Design Web Crawler - System Design Interview

📝 Problem Description

Design a web crawler that systematically browses the internet to index web pages. It should handle billions of pages, respect robots.txt, avoid duplicate content, and prioritize important pages. Used by search engines like Google.

👤 Use Cases

Crawler wants to discovers new URL so that adds to frontier queue

Crawler wants to fetches page so that extracts links and content

Search Engine wants to requests fresh content so that crawler re-crawls pages

Website wants to updates robots.txt so that crawler respects new rules

✅ Functional Requirements

•Crawl web pages starting from seed URLs
•Extract and follow links from pages
•Parse and store page content
•Respect robots.txt rules
•Handle duplicate URLs and content
•Prioritize crawling (importance, freshness)
•Support incremental re-crawling

⚡ Non-Functional Requirements

•Crawl 1 billion pages per day
•Politeness: Max 1 request/second per domain
•Distributed across thousands of machines
•Fault tolerant - no lost work
•Scalable to the size of the web

⚠️ Constraints & Assumptions

•Web is constantly changing
•Many pages are duplicates or near-duplicates
•Must handle all content types (HTML, JS-rendered)
•Rate limiting and IP blocking by websites

📊 Capacity Estimation

👥 Users

N/A (internal system)

💾 Storage

1 PB for content, 100TB for URL frontier

⚡ QPS

~12,000 page fetches per second

🌐 Bandwidth

100 Gbps total crawl bandwidth

📐 Assumptions

• 1 billion pages per day
• Average page size: 500KB
• Average 50 links per page
• 1000 crawler machines

💡 Key Concepts

CRITICAL

URL Frontier

Two-level queue: priority queues feed into per-domain politeness queues.

CRITICAL

Politeness

Rate limit requests to each domain. Wait between requests. Respect Crawl-delay.

HIGH

robots.txt

Standard for websites to specify crawl rules. Cache per domain.

HIGH

Content Fingerprinting

SimHash or MinHash to detect near-duplicate content.

MEDIUM

URL Normalization

Canonicalize URLs: lowercase, remove fragments, sort params.

💡 Interview Tips

💡Politeness is critical - don't overwhelm sites
💡URL deduplication is a major challenge
💡Discuss how to handle the long tail of the web
💡Cover failure handling and checkpointing

+===+

→ DESCRIPTION OF THE TASK
Please rewrite the paragraph of the web crawler design text that begins "Design a web crawler that systematically browses" as a short bulleted list, keeping its main facts.

+===+

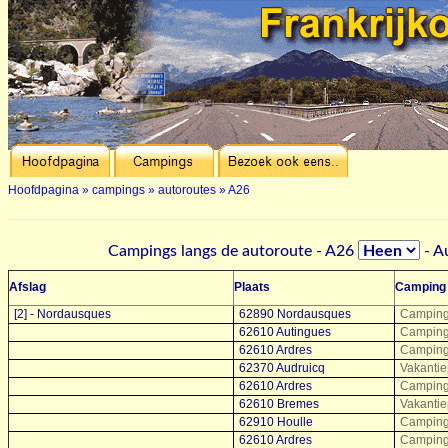
Hoofdpagina
»
campings
»
autoroutes
»
A26
Campings langs de autoroute - A26
- A
Afslag
Plaats
Camping
[2] - Nordausques
62890 Nordausques
Camping 
62610 Autingues
Camping 
62610 Ardres
Camping 
62370 Audruicq
Vakantie
62610 Ardres
Camping 
62610 Bremes
Vakantie
62910 Houlle
Camping
62610 Ardres
Camping 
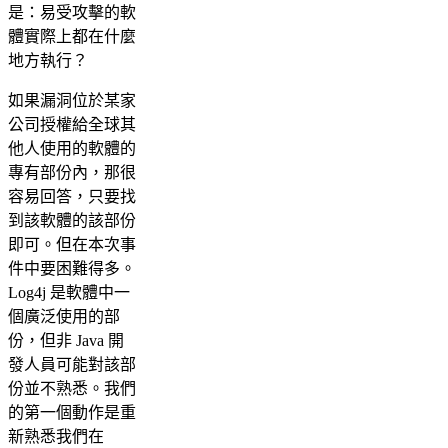
是：易受攻擊的軟
體實際上都在什麼
地方執行？
如果漏洞位於某家
公司授權給全球其
他人使用的軟體的
專有部份內，那很
容易回答，只要找
到該軟體的該部份
即可。但在本次事
件中要困難得多。
Log4j 是軟體中一
個廣泛使用的部
份，但非 Java 開
發人員可能對該部
份並不熟悉。我們
的第一個動作是重
新熟悉我們在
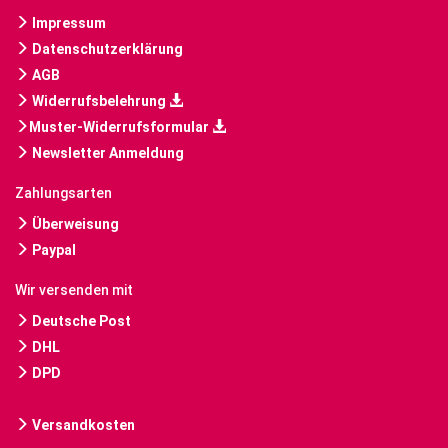
Impressum
Datenschutzerklärung
AGB
Widerrufsbelehrung
Muster-Widerrufsformular
Newsletter Anmeldung
Zahlungsarten
Überweisung
Paypal
Wir versenden mit
Deutsche Post
DHL
DPD
Versandkosten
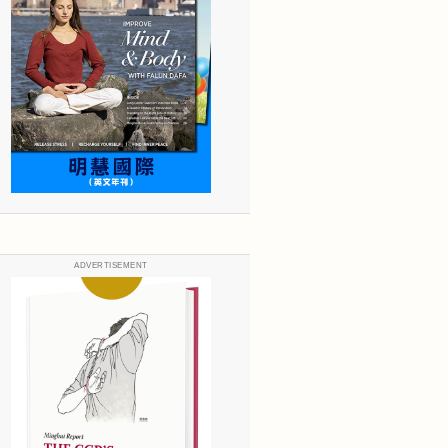
ADVERTISEMENT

+===+

→ EXERCISE SOLUTION
- Goal: a web crawler that systematically browses the internet to index web pages
- Scale: billions of pages
- Respects robots.txt
- Avoids duplicate content
- Prioritizes important pages
- Used by search engines such as Google